`Man of the year'

AFTER extensive deliberation, the Awards Committee of the Back River Institute of Applied Blessings is ready to announce its ``man of the year.'' A complication arose in connection with this year's award when applications were received from 13 women, who are not yet eligible. The committee found no fault whatever with the fact that these were women, but cited the original rule of the substantial bequest, designating man of the year. The committee, also, readily acknowledges that some of these female applicants did more in 1987 than most of the men applicants put together, but rules are rules. In all, 452 certified gentleman applicants were given consideration. The award is made for outstanding, significant, and distinctive contributions to the betterment of just about anything.

In making the award on Boxing Day, the awards committee will take notice of the lady applicants for the first time, making several unofficial citations.

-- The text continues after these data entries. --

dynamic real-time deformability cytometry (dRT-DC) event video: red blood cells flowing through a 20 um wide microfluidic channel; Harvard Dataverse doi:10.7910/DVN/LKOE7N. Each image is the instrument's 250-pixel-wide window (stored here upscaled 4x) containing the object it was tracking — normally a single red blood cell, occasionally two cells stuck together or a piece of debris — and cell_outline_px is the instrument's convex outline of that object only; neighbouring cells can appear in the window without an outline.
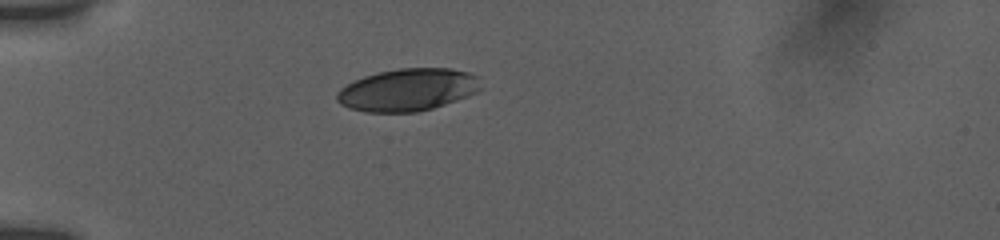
{"species": "human", "species_latin": "Homo sapiens", "temperature_condition": "room temperature", "stored_images_in_passage": 45, "camera_frame_rate_fps": 3000, "um_per_image_px": 0.085, "donor": {"sex": "female"}, "frame": {"image": 1, "passage_image": 1, "time_ms": 0.0, "image_size_px": [1000, 240], "cell_outline_px": [[480, 88], [476, 92], [468, 96], [432, 108], [416, 112], [364, 112], [348, 108], [340, 104], [336, 100], [336, 92], [340, 88], [352, 80], [364, 76], [380, 72], [400, 68], [452, 68], [468, 72], [480, 76]], "centroid_in_image_um": [34.63, 7.63], "position_along_channel_um": 50.4, "area_um2": 35.78}}
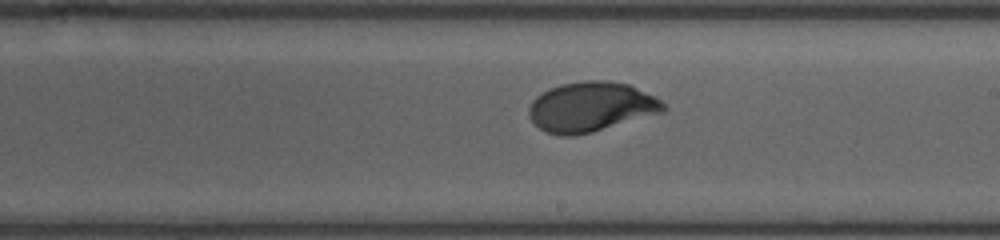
{"frame": {"image": 2, "passage_image": 16, "time_ms": 5.667, "image_size_px": [1000, 240], "cell_outline_px": [[668, 108], [664, 112], [592, 132], [572, 136], [560, 136], [544, 132], [528, 116], [528, 108], [532, 100], [536, 96], [560, 84], [584, 80], [608, 80], [628, 84], [656, 96]], "centroid_in_image_um": [50.24, 9.08], "position_along_channel_um": 238.8, "area_um2": 39.19}}
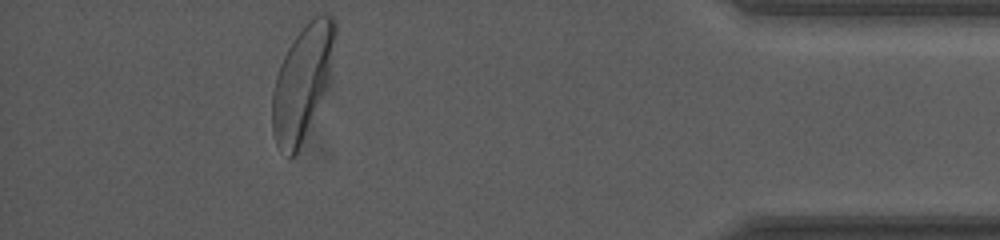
{"frame": {"image": 3, "passage_image": 36, "time_ms": 11.333, "image_size_px": [1000, 240], "cell_outline_px": [[336, 32], [328, 88], [296, 152], [292, 156], [288, 156], [276, 144], [272, 128], [272, 92], [276, 76], [280, 64], [288, 48], [296, 36], [308, 20], [312, 16], [324, 12], [328, 12], [336, 20]], "centroid_in_image_um": [25.72, 6.91], "position_along_channel_um": 409.5, "area_um2": 41.56}, "authors_computed_cell_mechanics": {"area_um2": 38.4948, "velocity_mm_per_s": 3.7474, "shape_relaxation_time_tau1_ms": 3.3431, "shape_relaxation_time_tau2_ms": null, "deformation_change_tau1": 0.1484, "deformation_change_tau2": null}}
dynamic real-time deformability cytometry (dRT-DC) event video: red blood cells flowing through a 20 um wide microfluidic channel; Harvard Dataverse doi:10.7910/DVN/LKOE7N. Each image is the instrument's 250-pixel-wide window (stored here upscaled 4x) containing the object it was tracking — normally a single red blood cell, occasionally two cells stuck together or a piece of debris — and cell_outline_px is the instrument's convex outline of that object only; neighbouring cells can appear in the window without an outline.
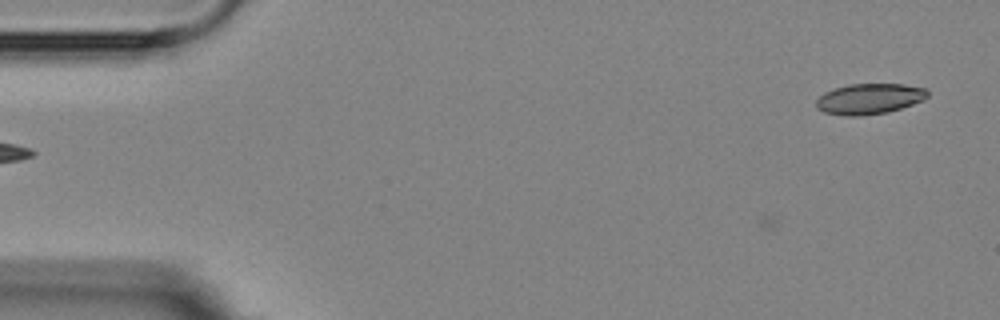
{"species": "Egyptian fruit bat (a non-hibernating species)", "species_latin": "Rousettus aegyptiacus", "temperature_condition": "room temperature", "stored_images_in_passage": 2, "camera_frame_rate_fps": 3000, "um_per_image_px": 0.085, "animal": {"sex": "female"}, "frame": {"image": 1, "passage_image": 2, "time_ms": 1.0, "image_size_px": [1000, 320], "cell_outline_px": [[928, 96], [924, 100], [888, 112], [860, 116], [844, 116], [824, 112], [816, 108], [816, 100], [824, 92], [848, 84], [904, 84], [924, 88], [928, 92]], "centroid_in_image_um": [73.88, 8.4], "position_along_channel_um": 11.1, "area_um2": 19.88}}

One will go to a young woman in Minneapolis who picketed 17 hours a day for 117 consecutive days with a banner that read, ``Down With Picket Lines!'' Another citation will go to a mother in a small village in Peru who rang the church bell without interruption for 42 days and nights in support of an ordinance to ban noise pollution. A third will go to a gracious lady who made 895 gallons of applesauce, donating it to the regional orphanage for Thanksgiving.

Even with the ladies automatically excluded, the committee spent long hours judging the relative contributions of the mere men. According to the rules, all politicians are ineligible to compete, as well as natural scientists, professional people, public relations officers, electronic specialists, schoolteachers, game wardens, bus drivers, the military, chicken pluckers, the clergy, ski instructors, UPS and USPS personnel, and all others whose routine careers would lead to public benefits as a simple consequence of their calling. (To illustrate - last year a union executive was disqualified, even though he had organized 17 strikes, put 13 factories out of business, and eliminated 1,700 jobs.) The benevolences should have amateur standing.

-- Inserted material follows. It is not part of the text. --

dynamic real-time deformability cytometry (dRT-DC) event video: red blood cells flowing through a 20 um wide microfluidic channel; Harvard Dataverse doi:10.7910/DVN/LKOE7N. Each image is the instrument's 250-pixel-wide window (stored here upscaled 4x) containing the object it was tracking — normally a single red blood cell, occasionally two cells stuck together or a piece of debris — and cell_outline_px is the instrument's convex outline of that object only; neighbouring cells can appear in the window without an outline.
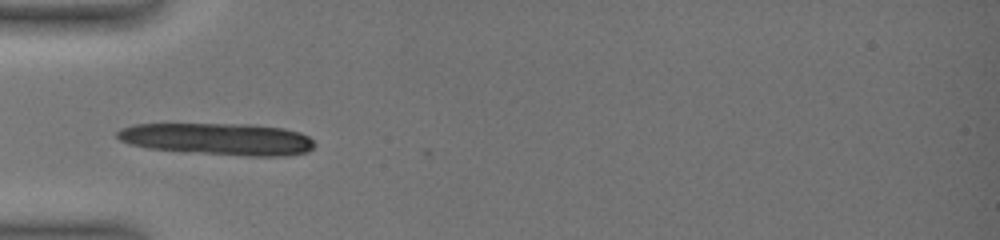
{"species": "common noctule bat (a hibernating species)", "species_latin": "Nyctalus noctula", "temperature_condition": "warm", "stored_images_in_passage": 6, "camera_frame_rate_fps": 3000, "um_per_image_px": 0.085, "animal": {"sex": "female", "body_mass_g": 19.0, "forearm_length_mm": 51.5}, "frame": {"image": 1, "passage_image": 3, "time_ms": 0.333, "image_size_px": [1000, 240], "cell_outline_px": [[316, 144], [308, 152], [288, 156], [248, 156], [148, 148], [128, 144], [120, 140], [116, 136], [116, 132], [120, 128], [132, 124], [252, 124], [284, 128], [300, 132], [308, 136]], "centroid_in_image_um": [18.55, 11.81], "position_along_channel_um": 66.4, "area_um2": 36.82}}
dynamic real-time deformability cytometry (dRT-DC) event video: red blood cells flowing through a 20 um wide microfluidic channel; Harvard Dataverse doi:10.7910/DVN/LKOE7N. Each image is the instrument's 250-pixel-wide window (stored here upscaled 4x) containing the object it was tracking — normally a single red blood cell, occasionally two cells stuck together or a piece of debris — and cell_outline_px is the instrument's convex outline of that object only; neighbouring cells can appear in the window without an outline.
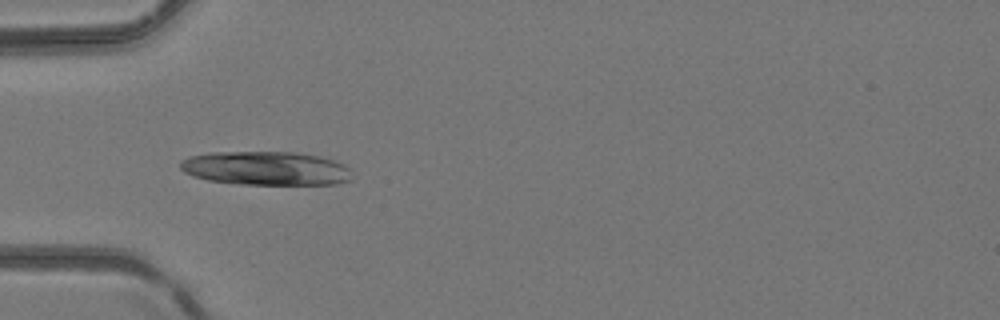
{"species": "common noctule bat (a hibernating species)", "species_latin": "Nyctalus noctula", "temperature_condition": "room temperature", "stored_images_in_passage": 18, "camera_frame_rate_fps": 3000, "um_per_image_px": 0.085, "animal": {"sex": "female", "body_mass_g": 24.6, "forearm_length_mm": 56.2}, "frame": {"image": 1, "passage_image": 3, "time_ms": 0.667, "image_size_px": [1000, 320], "cell_outline_px": [[352, 180], [336, 184], [240, 184], [208, 180], [192, 176], [184, 172], [180, 168], [180, 160], [192, 156], [212, 152], [296, 152], [320, 156], [344, 164], [348, 168]], "centroid_in_image_um": [22.6, 14.3], "position_along_channel_um": 62.4, "area_um2": 33.81}}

A perennial contestant for this award, unsuccessful again this year, is Omar K. Fitzgerald of Bennington, Vt., who was considered this year for the 28th time. Mr. Fitzgerald wrote 15,987,786 letters to editors during 1987, a new record. He increased his output by acquiring printout equipment and mailing machinery. He also set a record in 1987 by having three letters published - one in the funny column in Grit, another in the North Cabot, Vt., Leader-Democrat, and the third in Organic Farming during the August angleworm symposium.

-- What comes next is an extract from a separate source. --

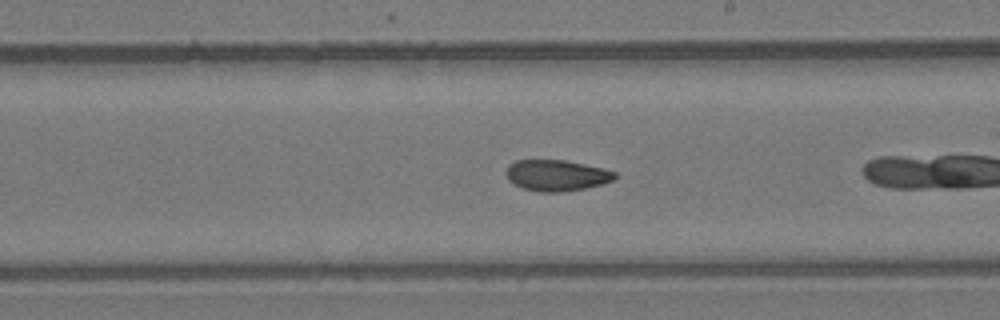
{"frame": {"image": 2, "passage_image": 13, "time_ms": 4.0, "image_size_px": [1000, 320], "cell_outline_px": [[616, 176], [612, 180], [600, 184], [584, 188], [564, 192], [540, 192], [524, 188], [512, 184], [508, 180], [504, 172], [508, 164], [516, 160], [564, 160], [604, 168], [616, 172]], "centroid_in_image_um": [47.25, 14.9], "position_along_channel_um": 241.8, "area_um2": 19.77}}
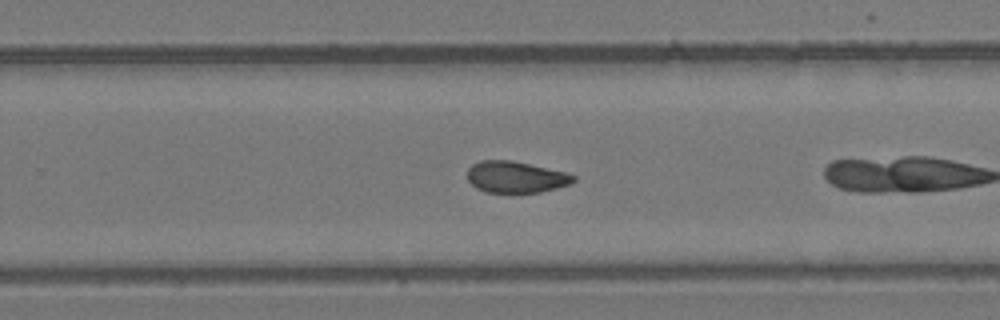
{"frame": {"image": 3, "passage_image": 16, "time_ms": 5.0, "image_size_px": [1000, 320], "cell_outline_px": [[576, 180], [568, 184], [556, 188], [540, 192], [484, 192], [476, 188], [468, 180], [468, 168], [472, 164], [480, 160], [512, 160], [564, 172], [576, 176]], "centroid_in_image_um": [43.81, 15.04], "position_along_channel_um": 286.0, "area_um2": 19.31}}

Julius Van Ravelskein of Huntington, Long Island, was given heavy consideration this year, but in the final vote scored only third honorable mention. He offered 15 new ways to build a bridge from Long Island to Westchester County. (His presentation was titled ``The Sound Plan.'')

Lemuel Planck of 1,001 Oaks, Calif., was also nearly successful with his proposal to add one more member to every baseball team. The committee suggested he get his plan accepted by the leagues and return another year, when there would be something more substantial to consider. His proposal is a designated baserunner to run bases for the designated hitter.

An interesting application came from contestant Ralph Short of Islesboro, Maine. When the Maine Legislature enacted a law requiring a red lobster on automobile registration tags, Mr. Short was urged by all his friends to buy a ``vanity'' plate with his name on it. This would constitute a ``short lobster,'' which is illegal in Maine, where undersize lobsters must not be taken from the sea. Mr. Short refused to do this, thus qualifying (unsuccessfully) for ``man of the year.'' The judges considered his situation too localized for worldwide notice.

This year's winner of the coveted and prestigious award will be Derlef Schilling of Augsburg, West Germany. Before cheering thousands in the institute's spacious Plexidom Conservatory, this honored gentleman will receive, in absentia, the symbolic moleskin necktie and the $5 in food stamps stipulated so long ago by the founder of this prize. His achievement, recognized as this year's most significant contribution to the embellishment and enrichment of mankind, quite overshadowed everything else considered. Wearing roller skates, Mr. Schilling held on to a rope tied to a Ferrari and for 57 elapsed seconds he was towed down the highway at 219.6 kilometers per hour.